Texas Text Book Controversy - Much Ado About Nothing?

Saturday, March 27, 2010
State Seal of Texas                      Image via Wikipedia
On the Newsweek.com blog section The Gaggle - Press, Politics and Absurdity David A Graham seems to think that the Texas textbook controversy is much ado about nothing. I will agree that the HuffPo has been a shrill alarm but then that is what they do. Graham thinks that while it is petty to replace Thomas Jefferson it is no big deal because his replacements also influenced American revolutions. However, is the object of the Texas SBoE to just introduce other historical figures for examination or to deprecate Thomas Jefferson. I think it is the latter.

I also take issue that this is Texas' business and that other states are not affected by there textbook decisions. While any state can have their own textbooks written not all can afford to write their own, particularly in this economy. Additionally,I have yet to see any mention of other states choosing or even exploring this option. In my last post I wrote about how the Interfaith Alliance has protested Texas' textbook changes to top publishers. Even if their wasn't an issue with other states and Texas' textbooks there is still the matter of their own students and what they will learn. Remember, these kids will become a part of American society and the lessons the are taught will carry with them where ever they go.

Lastly, I will concede his last point whole heartedly.

Why You Shouldn't Worry About Texas's Textbook Changes

David A. Graham - Posted Friday, March 26, 2010 2:14 PM

We're now two weeks into the row over changing Texas history-textbook standards, and the story seems likely to persist at least until a final vote in May on the changes. That means several more weeks of hysteria.

Liberals are outraged. The Huffington Post exemplified the shrill alarm that's being raised: "Ultraconservatives wielded their power over hundreds of subjects this week, introducing and rejecting amendments on everything from the civil rights movement to global politics." You'd think Texas had decided to wipe slavery from the textbooks, paint George Washington as an evangelical Christian, and depict Franklin Roosevelt as a radical Trotskyite. Here are five reasons not to get too exercised about the Lone Star state's shenanigans.

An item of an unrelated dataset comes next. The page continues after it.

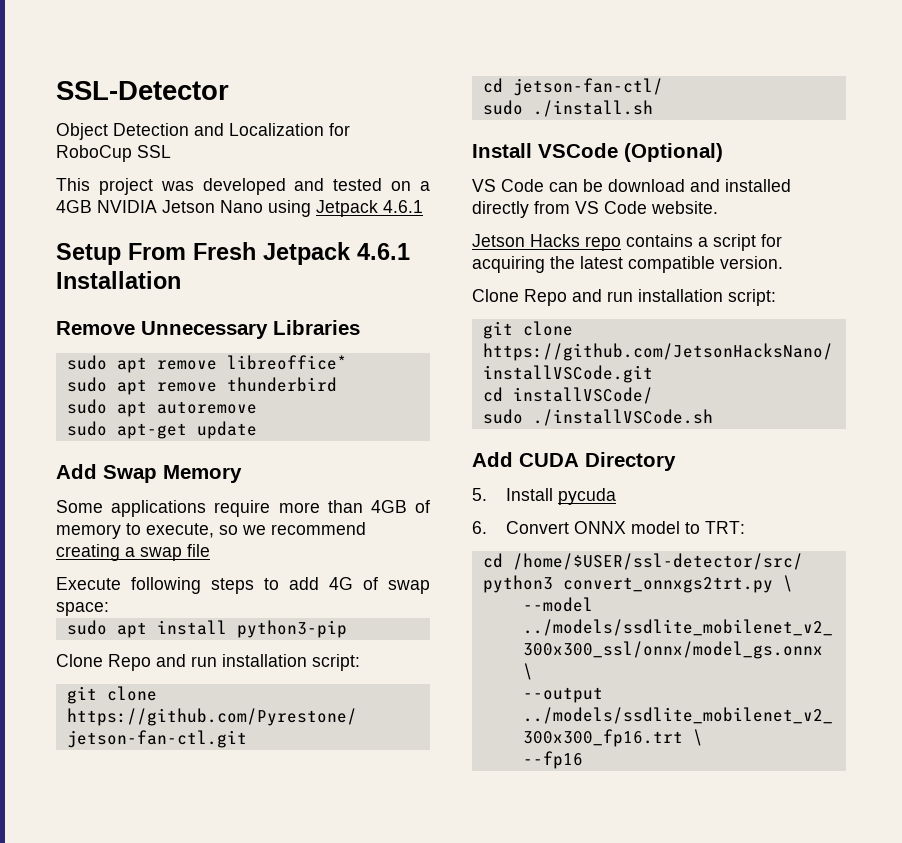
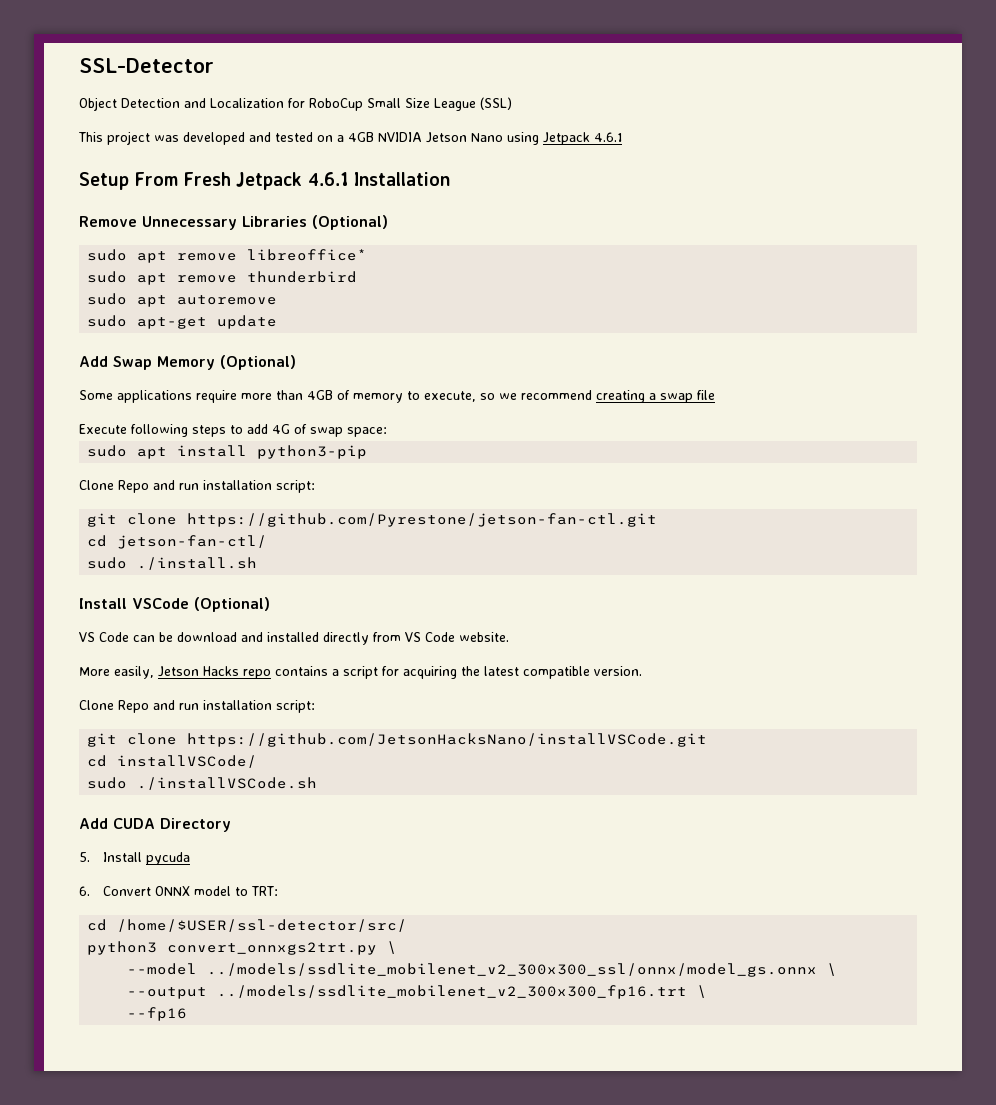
[137,145,171,158] SSL -> [367,97,512,111] Small Size League (SSL)
(360, 327) none -> [312,215,388,230] (Optional)
(242, 474) none -> [220,355,296,370] (Optional)
(718, 207) none -> [79,666,154,679] More easily,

  • It's not that bad. OK, some of them are pretty offensive: Jefferson Davis's inaugural speech will be studied alongside Abraham Lincoln's, and new textbooks will try to rehabilitate Joe McCarthy. Plus Jon Stewart rightfully skewered a board member's paradoxical assertion that Oscar Romero shouldn't be taught because no one knows about him. But most of them aren't that bad. For example, you may heard that Thomas Jefferson was being eliminated from history books!(!!!) Not quite. The third president—whose deism, authorship of the Virginia Statue of Religious Freedom, and coinage of the term "separation of church and state" enrage some conservative Christians—was replaced in a list of thinkers who influenced 18th- and 19th-century revolutions. That's petty, but it's no less true that his replacements—Thomas Aquinas and John Calvin, for example—did, too. Or what about the inclusion of the "conservative resurgence" of the 1980s and 1990s? Well, love ‘em or hate ‘em, Phyllis Schlafly, the Moral Majority, and the Contract with America were significant figures that affected recent American history. Exhibit A: These textbook changes.


  • It's nothing new. Texas's school board is particularly unhinged now—as excellent pieces in Washington Monthly and The New York Times Magazine have demonstrated—but it's always been a bit of an embarrassment. The Washington Post's Valerie Strauss points out that Texas had a prior textbook fiasco, to the tune of $20 million, in the 1990s, because no one thought to check for the thousands of errors in books. Which brings us to our next point:


  • It's Texas's business. A major source of handwringing is the worry that the rest of the nation's children will be affected by a few wingnuts in Texas. There was a time when a large state like Texas would sway the nationwide curriculum, because publishers would tailor their books to fit major constituents, then sell them to smaller states. But as the Texas Tribune reports, publishers say that's no longer the case—they're now able to sell different books in different markets. That means parents in Berkeley, Portland, and Madison won't have to worry. Of course, parents in Texas may grow concerned about supbar standards, which is why:


  • It's likely to cause a strong backlash. Divisive changes tend to earn voters disdain and lose popular support. For example, when the Kansas Board of Education came close to adopting a creationist science curriculum, it caused similar nationwide hysteria. But Kansans didn't think the changes made any more sense than anyone else, and they responded by voting out the intelligent-design bloc and installing a conservative but evolution-friendly board, saving the evolution-only curriculum. The process may already be beginning in Texas. The worst-case scenario is that the changes make it all the way to the end of the 10-year curriculum-review cycle—at which point one can hope they'll be revised back to reason.


  • Besides, it's not like high-schoolers pay any attention to their textbooks anyway.